Deputy Prime Minister of Croatia
- In office 19 November 2009 – 29 December 2010
- Prime Minister: Jadranka Kosor
- Preceded by: Damir Polančec
- Succeeded by: Petar Čobanković

Minister of Finance
- In office 23 December 2003 – 29 December 2010
- Prime Minister: Ivo Sanader Jadranka Kosor
- Preceded by: Mato Crkvenac
- Succeeded by: Martina Dalić

Personal details
- Born: 12 November 1957 Gornji Rujani, PR Bosnia and Herzegovina, FPR Yugoslavia
- Died: 5 September 2023 (aged 65) Zagreb, Croatia
- Party: Croatian Democratic Union
- Alma mater: University of Zagreb

= Ivan Šuker =

Croatian politician and economist (1957–2023)

Ivan Šuker (/hr/; 12 November 1957 – 5 September 2023) was a Croatian politician and economist. He served as Minister of Finance from 2003 to 2010, as a member of the Croatian Democratic Union.

Šuker served as the president of the Croatian Basketball Federation for two terms, from 2002 to 2004 and from 2015 to 2016, when he was replaced by the famous Croatian basketball player Stojko Vranković.
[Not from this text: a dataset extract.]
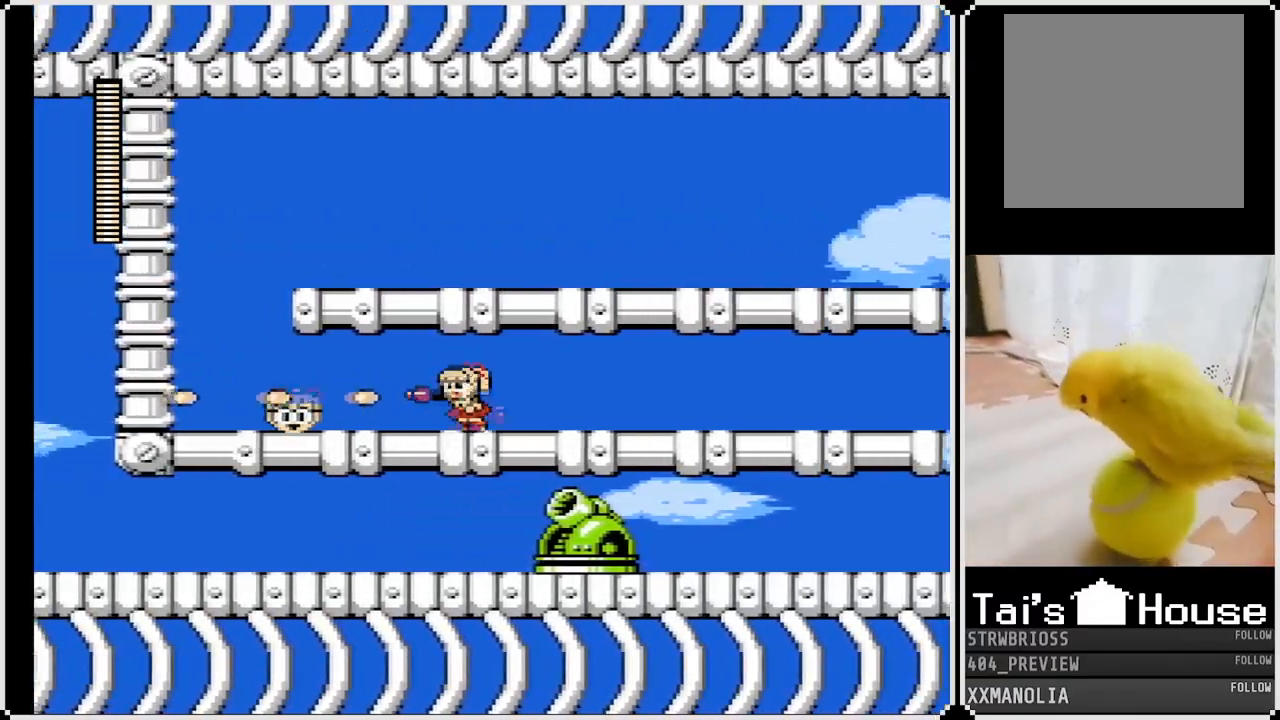
{"buttons": ["SQUARE", "DPAD_LEFT"], "left_stick": "center", "right_stick": "center", "events": [[17, "SQUARE", "down"]]}
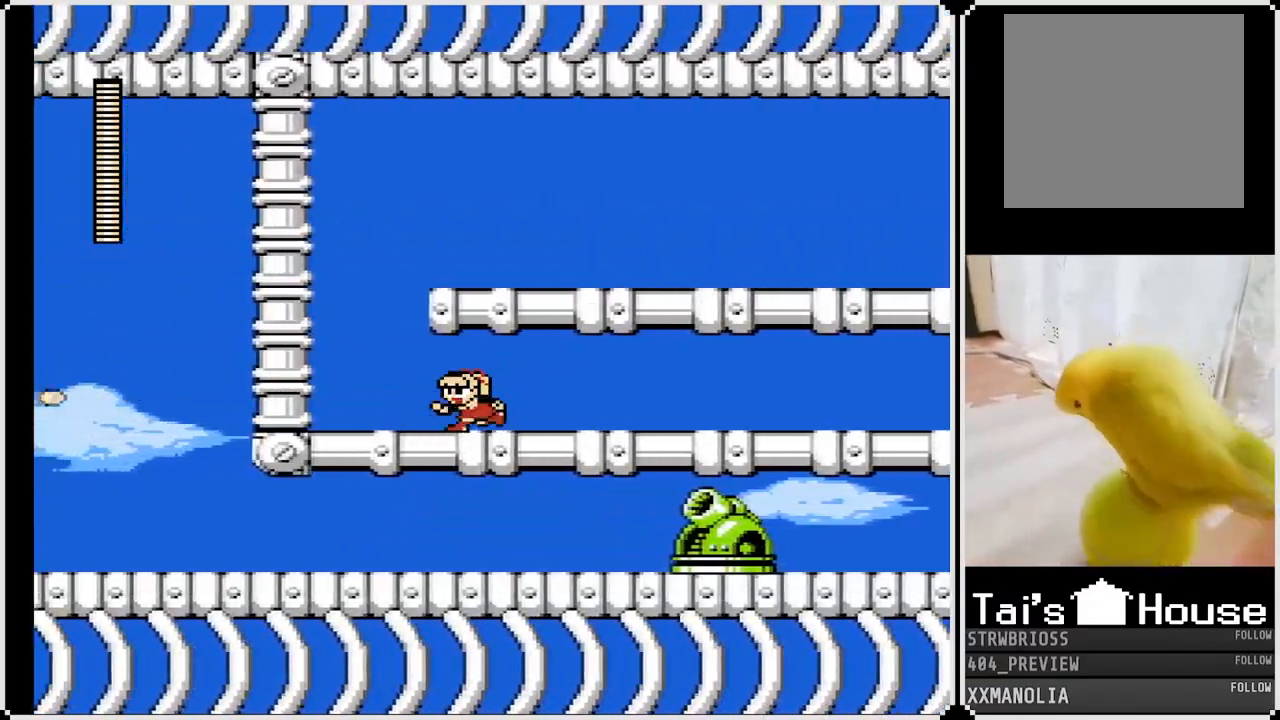
{"buttons": ["CROSS", "SQUARE", "DPAD_RIGHT"], "left_stick": "center", "right_stick": "center", "events": [[267, "CROSS", "down"], [383, "DPAD_LEFT", "up"], [383, "DPAD_RIGHT", "down"]]}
==Early life and education==
Šuker was born in Gornji Rujani near the village of Lištani, Livno municipality, Bosnia and Herzegovina. He graduated from the Faculty of Economics and Business of the University of Zagreb in 1983.

==Professional life==

- 2010–20??, member of Croatian Parliament
- 2003–2010, Minister of Finance of Republic of Croatia
- 2000–2003, member of Croatian Parliament's Finances and Budget Board
- 2000–2003, Mayor of Velika Gorica
- 1997–2000, Zagreb County Deputy Ruler
- 1990–2000, Head of the Local Tax Office Velika Gorica
- 1986–1990, Finance Director in Velika Gorica
- 1984–1986, Chief Accountant of the Budget Department of Velika Gorica Municipality

==Political career==

- 2009–2010, elected as Vice Prime Minister of the Government of the Republic of Croatia
- 2003–2010, Minister of Finance of Republic of Croatia
- 2002, at the 7th General Convention of the Croatian Democratic Union (HDZ), elected as a Deputy Chairman of the Party
- 2000–2003, Mayor of Velika Gorica
- 2000–2013, President of Velika Gorica Town Board of the Croatian Democratic Union (HDZ)
- 2000, at the 5th General Convention of the Croatian Democratic Union (HDZ), elected as a member of the Party Presidency
- 2000, in the January elections, elected as a member of the Croatian Parliament, member of the Finance and Central Budget Committee, member of the Local and Regional Self-government Committee
- 1997–2000, Zagreb County Deputy Ruler
- 1993–1997, External member of the Zagreb City Government
- 1991–1992, President of the Velika Gorica Crisis Headquarters during Croatian War of Independence
- 1990–1991, Member of the Executive Council of the Velika Gorica Municipality Assembly

==Sports career==
2002–2004,
2015–2016, President of the Croatian Basketball Federation

20??–20??, President of KK Gorica

==Personal life and death==
Šuker spoke English fluently. His favorite hobby was basketball, and for several years he served as chairman of Croatian Basketball Association. Šuker and famous football player Davor Šuker were paternal cousins.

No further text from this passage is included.